• [TEXTAUSZUG]

* * * *

28. Oktober 2019

Zum Tode Wilhelm Zeidners - Immerwährendes Thema: Siebenbürgen

Die Art, wie er Wilhelm Zeidner (1927-2019) kennenlernte, blieb Hans Bergel, dem Autor des folgenden Nachrufes, unvergessen. Innerhalb von Sekunden veranschaulichte sie ihm seine Persönlichkeit. Es war der Beginn einer Freundschaft, die trotz ruppiger, ja dorniger Lebensläufe vorhielt.
Unzufriedenheit, Unruhe im Land – Angst vor der Nachahmung der Herbst-1956-Revolte der Ungarn, Emigrationsdrang der Deutschen u.a. hatten die Bukarester Regierung zur Tauwettertaktik bewogen: „Besänftigungen“ kultureller Natur, aber auch das Dekret 81 betreffend die Rückgabe massenhaft enteigneter deutscher Bauernhöfe; für Siebenbürgen mit den rund 250000 Deutschen war die Gründung der Volkszeitung vorgesehen – der Vorläuferin der bis heute in Kronstadt erscheinenden Karpatenrundschau. Eduard Eisenburger, ein Redaktuer der Tageszeitung Neuer Weg, Bukarest, war mit dem Erforderlichen betraut worden. Er lud eine Handvoll Männer zu „einem ersten Gespräch“ ein, darunter auch uns beide, er: Sozial- und Gesundheitswesen, ich: Kultur. Da sah ich ihn zum ersten Mal – Wilhelm Zeidner, geboren am 5. April 1927 in Kronstadt, kurz Willi. Er war zwei Jahre jünger als ich.
Wilhelm Zeidner (1927-2019): Kirchenburg ...

* * * *

• [GEZEIGTE EINTRÄGE]
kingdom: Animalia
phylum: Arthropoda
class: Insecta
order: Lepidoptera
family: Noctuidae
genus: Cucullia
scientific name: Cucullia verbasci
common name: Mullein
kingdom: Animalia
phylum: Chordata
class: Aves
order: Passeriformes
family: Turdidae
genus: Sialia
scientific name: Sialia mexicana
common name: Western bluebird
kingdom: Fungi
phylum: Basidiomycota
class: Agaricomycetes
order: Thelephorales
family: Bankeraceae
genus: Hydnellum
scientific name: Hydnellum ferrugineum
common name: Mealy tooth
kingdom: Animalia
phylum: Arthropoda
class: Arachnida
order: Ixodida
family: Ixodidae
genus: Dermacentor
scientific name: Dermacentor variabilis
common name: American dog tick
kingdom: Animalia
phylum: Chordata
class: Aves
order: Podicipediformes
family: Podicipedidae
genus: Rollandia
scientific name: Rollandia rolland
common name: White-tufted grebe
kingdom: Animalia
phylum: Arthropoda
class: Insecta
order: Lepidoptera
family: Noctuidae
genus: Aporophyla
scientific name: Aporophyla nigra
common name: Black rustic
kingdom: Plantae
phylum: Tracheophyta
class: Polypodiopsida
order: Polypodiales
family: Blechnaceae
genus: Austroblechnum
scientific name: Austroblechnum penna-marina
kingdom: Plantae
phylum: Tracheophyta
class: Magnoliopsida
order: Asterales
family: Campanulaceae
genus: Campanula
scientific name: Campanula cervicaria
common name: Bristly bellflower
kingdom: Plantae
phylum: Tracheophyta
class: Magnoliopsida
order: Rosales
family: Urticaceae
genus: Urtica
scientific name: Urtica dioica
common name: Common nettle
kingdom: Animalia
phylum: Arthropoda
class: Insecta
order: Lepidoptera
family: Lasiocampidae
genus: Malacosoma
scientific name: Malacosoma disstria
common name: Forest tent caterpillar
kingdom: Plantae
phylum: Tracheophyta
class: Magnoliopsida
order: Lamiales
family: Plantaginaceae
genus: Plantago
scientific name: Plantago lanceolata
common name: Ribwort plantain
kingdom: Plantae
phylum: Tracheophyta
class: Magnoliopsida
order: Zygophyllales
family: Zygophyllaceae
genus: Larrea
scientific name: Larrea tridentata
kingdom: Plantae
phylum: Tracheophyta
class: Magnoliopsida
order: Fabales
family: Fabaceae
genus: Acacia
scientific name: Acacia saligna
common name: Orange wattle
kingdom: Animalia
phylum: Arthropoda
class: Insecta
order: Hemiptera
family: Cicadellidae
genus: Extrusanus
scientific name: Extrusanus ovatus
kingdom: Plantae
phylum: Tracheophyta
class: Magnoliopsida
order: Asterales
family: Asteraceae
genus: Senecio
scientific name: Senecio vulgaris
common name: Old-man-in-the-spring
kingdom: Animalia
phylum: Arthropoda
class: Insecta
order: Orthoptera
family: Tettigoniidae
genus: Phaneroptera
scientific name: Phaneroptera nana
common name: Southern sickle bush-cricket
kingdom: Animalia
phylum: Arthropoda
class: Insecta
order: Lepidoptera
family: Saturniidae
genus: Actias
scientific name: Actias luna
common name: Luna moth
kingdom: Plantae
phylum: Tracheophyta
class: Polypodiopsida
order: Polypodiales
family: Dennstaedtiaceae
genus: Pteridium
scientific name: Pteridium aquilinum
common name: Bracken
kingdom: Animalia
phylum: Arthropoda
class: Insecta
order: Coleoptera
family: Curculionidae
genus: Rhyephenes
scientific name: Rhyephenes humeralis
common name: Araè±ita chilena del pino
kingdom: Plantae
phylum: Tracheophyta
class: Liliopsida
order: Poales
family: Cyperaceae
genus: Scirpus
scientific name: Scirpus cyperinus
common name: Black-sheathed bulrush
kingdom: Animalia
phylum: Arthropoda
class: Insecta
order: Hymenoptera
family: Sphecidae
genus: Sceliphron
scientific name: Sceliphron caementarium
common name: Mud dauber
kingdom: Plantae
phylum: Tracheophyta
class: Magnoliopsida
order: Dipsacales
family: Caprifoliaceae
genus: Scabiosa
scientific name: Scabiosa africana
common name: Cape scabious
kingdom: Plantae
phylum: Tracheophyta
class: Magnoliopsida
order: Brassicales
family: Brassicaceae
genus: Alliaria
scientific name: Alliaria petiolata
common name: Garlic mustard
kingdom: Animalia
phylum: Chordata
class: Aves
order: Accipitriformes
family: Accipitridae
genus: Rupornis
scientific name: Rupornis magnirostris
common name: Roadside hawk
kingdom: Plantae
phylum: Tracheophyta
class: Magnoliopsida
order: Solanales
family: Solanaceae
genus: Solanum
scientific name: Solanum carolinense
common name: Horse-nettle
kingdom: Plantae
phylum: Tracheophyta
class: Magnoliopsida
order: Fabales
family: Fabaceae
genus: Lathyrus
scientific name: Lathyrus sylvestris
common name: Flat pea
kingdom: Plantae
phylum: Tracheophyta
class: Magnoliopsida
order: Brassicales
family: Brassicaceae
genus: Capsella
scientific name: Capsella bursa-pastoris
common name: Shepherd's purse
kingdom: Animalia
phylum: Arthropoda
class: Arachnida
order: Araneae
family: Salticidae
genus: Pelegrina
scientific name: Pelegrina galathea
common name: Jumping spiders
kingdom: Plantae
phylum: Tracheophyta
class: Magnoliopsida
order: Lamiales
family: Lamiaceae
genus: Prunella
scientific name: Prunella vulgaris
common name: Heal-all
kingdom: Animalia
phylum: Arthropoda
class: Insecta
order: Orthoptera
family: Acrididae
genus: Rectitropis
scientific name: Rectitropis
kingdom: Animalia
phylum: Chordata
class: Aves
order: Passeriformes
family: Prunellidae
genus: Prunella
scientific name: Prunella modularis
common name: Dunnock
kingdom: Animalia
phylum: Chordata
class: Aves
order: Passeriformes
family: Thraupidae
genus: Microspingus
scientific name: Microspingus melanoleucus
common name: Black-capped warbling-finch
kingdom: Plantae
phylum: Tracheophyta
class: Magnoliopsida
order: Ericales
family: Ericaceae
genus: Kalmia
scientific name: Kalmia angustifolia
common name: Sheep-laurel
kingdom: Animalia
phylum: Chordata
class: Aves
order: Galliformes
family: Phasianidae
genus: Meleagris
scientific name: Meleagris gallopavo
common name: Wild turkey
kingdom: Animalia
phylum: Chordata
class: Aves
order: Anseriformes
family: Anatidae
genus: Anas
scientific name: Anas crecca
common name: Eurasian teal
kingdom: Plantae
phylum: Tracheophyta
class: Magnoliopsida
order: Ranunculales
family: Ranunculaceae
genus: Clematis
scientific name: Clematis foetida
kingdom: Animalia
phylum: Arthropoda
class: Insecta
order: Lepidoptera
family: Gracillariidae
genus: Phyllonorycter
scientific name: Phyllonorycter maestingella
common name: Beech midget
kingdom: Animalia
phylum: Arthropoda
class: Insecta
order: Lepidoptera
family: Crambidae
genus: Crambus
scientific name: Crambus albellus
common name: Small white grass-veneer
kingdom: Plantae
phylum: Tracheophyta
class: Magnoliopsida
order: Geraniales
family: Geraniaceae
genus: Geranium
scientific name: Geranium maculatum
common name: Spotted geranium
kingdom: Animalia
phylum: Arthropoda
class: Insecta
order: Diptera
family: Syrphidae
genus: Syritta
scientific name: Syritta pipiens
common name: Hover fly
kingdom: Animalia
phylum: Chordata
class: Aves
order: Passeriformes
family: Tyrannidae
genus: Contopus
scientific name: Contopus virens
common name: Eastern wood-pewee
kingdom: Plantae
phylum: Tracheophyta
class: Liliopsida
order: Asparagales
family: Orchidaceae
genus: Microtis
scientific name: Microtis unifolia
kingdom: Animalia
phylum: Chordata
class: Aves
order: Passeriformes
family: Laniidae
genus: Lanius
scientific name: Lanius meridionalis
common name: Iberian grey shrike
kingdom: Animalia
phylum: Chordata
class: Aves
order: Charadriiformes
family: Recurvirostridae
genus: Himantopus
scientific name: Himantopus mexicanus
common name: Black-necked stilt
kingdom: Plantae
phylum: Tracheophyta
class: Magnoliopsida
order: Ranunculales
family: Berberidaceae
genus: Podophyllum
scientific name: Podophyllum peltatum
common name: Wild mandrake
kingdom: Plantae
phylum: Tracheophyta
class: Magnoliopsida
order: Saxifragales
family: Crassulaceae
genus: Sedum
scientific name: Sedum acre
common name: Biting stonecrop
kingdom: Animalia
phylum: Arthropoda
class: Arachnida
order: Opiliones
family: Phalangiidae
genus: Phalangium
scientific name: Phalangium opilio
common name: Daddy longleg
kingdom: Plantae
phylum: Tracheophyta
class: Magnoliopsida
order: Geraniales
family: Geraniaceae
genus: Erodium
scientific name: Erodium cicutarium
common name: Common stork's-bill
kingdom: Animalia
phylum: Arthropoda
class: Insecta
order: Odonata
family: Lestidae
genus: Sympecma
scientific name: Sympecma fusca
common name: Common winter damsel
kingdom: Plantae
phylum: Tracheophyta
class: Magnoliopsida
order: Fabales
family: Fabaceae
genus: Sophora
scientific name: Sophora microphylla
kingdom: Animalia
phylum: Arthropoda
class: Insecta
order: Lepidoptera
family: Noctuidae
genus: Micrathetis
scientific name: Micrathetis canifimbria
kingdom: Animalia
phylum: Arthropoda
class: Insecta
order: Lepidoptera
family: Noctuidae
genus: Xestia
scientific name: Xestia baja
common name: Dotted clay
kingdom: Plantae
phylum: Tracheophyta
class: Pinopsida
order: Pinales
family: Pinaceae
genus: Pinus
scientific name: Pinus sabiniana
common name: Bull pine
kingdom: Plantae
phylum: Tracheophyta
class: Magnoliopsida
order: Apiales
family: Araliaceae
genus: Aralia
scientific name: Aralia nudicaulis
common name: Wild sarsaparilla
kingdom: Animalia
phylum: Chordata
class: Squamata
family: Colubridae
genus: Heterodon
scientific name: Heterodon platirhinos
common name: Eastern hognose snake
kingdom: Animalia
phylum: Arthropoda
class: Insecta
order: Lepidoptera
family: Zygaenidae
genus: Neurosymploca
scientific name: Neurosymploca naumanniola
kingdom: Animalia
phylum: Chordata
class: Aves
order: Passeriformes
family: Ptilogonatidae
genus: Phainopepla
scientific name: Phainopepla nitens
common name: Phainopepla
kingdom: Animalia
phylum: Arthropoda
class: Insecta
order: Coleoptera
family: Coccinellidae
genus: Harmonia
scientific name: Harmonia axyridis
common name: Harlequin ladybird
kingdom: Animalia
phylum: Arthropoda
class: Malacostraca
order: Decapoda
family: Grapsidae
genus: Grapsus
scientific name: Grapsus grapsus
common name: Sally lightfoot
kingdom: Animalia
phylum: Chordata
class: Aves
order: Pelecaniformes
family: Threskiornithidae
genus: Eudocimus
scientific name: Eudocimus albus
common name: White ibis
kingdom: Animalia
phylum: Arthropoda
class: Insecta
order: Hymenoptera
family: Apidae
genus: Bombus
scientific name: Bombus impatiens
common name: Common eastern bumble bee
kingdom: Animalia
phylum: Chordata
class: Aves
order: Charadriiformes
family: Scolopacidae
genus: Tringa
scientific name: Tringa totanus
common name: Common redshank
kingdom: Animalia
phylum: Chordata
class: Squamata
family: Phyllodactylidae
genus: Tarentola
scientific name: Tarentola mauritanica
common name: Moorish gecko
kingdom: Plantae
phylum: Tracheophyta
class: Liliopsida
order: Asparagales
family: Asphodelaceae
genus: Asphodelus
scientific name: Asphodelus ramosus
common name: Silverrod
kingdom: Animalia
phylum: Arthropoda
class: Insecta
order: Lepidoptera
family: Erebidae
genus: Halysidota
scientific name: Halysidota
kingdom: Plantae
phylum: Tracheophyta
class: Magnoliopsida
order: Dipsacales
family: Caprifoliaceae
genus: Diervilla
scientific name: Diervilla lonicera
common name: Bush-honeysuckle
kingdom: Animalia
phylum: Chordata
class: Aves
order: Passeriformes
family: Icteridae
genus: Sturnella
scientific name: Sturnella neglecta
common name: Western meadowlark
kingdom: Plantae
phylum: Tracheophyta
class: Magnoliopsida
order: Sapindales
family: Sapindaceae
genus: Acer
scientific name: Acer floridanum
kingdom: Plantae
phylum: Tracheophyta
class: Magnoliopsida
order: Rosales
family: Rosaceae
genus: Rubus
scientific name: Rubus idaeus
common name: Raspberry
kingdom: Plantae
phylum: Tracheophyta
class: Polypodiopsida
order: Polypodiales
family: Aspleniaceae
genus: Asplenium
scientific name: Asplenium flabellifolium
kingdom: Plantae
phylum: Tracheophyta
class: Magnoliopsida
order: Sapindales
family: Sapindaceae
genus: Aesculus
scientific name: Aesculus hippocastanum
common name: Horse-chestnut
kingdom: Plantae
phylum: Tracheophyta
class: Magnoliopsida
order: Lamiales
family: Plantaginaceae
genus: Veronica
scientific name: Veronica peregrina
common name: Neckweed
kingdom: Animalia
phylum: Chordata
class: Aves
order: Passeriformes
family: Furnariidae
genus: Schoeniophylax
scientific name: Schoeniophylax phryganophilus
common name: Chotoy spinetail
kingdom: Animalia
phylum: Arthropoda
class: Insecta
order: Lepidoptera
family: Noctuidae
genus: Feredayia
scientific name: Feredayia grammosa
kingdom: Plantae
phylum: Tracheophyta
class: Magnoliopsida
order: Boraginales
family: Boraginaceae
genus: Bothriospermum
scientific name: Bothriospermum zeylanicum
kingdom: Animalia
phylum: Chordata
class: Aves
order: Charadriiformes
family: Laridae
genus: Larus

* * * *

• [AUFGABENSTELLUNG]
- A) Zitiere aus dem Nachruf auf Wilhelm Zeidner die Stelle, die mit „Zum Tode Wilhelm“ beginnt und bis einschließlich „dorniger Lebensläufe vorhielt.“ reicht.
- B) Entscheide anhand des Nachrufs auf Wilhelm Zeidner bei jeder Aussage mit Ja oder Nein, und belege deine Antwort mit den ausschlaggebenden Worten des Nachrufs als wörtlichem Zitat. (i) Wilhelm Zeidner wurde in Kronstadt geboren. (ii) Wilhelm Zeidner war älter als der Autor des Nachrufs. (iii) Bei dem ersten Gespräch war Wilhelm Zeidner für den Bereich Kultur vorgesehen.

• [LÖSUNGEN IM EINZELNEN]
- A)
Zum Tode Wilhelm Zeidners - Immerwährendes Thema: Siebenbürgen

Die Art, wie er Wilhelm Zeidner (1927-2019) kennenlernte, blieb Hans Bergel, dem Autor des folgenden Nachrufes, unvergessen. Innerhalb von Sekunden veranschaulichte sie ihm seine Persönlichkeit. Es war der Beginn einer Freundschaft, die trotz ruppiger, ja dorniger Lebensläufe vorhielt.

- B)
(i) Ja: „geboren am 5. April 1927 in Kronstadt“
(ii) Nein: „Er war zwei Jahre jünger als ich.“
(iii) Nein: „er: Sozial- und Gesundheitswesen, ich: Kultur“